Questionnaire score weighting has been used in one study.5 The questionnaire included questions felt not only to contribute to the diagnosis, but also to detract from the diagnosis. The investigators supplied positive and negative weightings without empiric data. To establish valid question weights requires prohibitively large datasets.2 It is feasible to do this only for questionnaires receiving large volume application throughout a population.
SUPPORT FOR SPECIFIC TREATMENT SELECTION
GORD symptom questionnaires or structured interviews have received limited study in the application of specific and efficacious treatment. Individual questions and questionnaire total score were examined for the capability to predict symptom response to PPI therapy.5 The questionnaire total score did not predict response although endorsement of the individual items “burning rising feeling” or “relief from antacids” did identify those who were significantly more likely to respond to treatment. The failure of the questionnaire total score to successfully identify treatment responders limits the diagnostic utility of the questionnaire.

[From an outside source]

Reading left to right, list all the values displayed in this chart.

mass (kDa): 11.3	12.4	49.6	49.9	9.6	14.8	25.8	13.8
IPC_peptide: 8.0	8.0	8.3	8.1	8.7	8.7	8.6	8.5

Predominant symptom selection has been shown to predict response to PPI therapy if the predominant symptom is heartburn.11 Given the compromise in sensitivity as discussed above, such a question adversely affects diagnostic accuracy. In addition, the predominant symptom is dynamic and may change from week to week.
Implementation of treatment trials as part of the diagnostic strategy using questionnaires will inevitably show strong support for selection of specific treatments. This would be useful for the practitioner, but would not be applicable for most clinical treatment trials.

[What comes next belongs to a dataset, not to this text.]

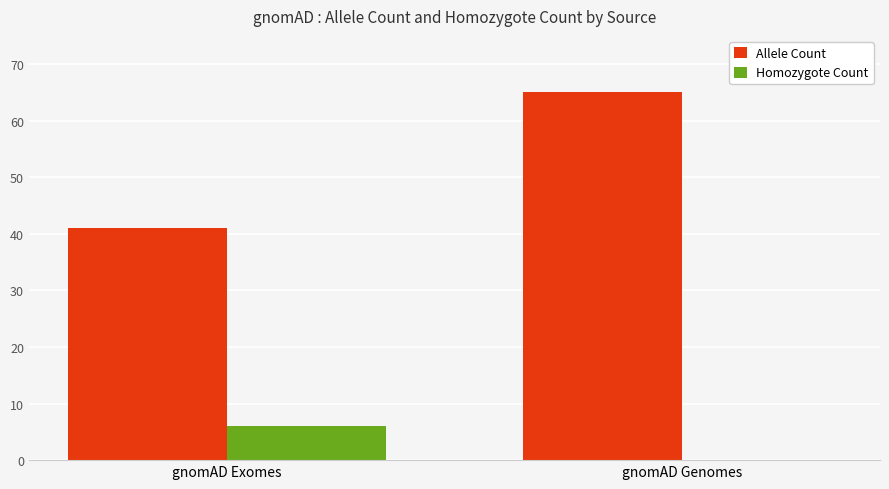

Reading left to right, extract all data points from this chart.

Allele Count: gnomAD Exomes=41	gnomAD Genomes=65
Homozygote Count: gnomAD Exomes=6	gnomAD Genomes=0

Multiple outcomes are of interest to patients and physicians including absence of symptoms, improved health related quality of life, healing of oesophagitis, and maintenance of remission. The impact on these outcomes when GORD diagnosis is facilitated by valid questionnaires or structured interview has not been studied. As studies of endoscopy negative reflux disease show high efficacy when patients are selected by less rigorous measures,12 it can be reasonably anticipated that validated symptom measures would perform similarly. Such studies will require that the symptom measure is the ultimate criterion leading to subject entry into the trial.
Despite the importance of symptoms in identifying GORD patients, empiric support for the diagnostic utility of reflux symptom measures is lacking. Reliable reflux symptom questionnaires have been developed with content validity. These questionnaires need to be evaluated in terms of diagnostic accuracy, support for application of specific treatment, and improved outcomes resulting from their use.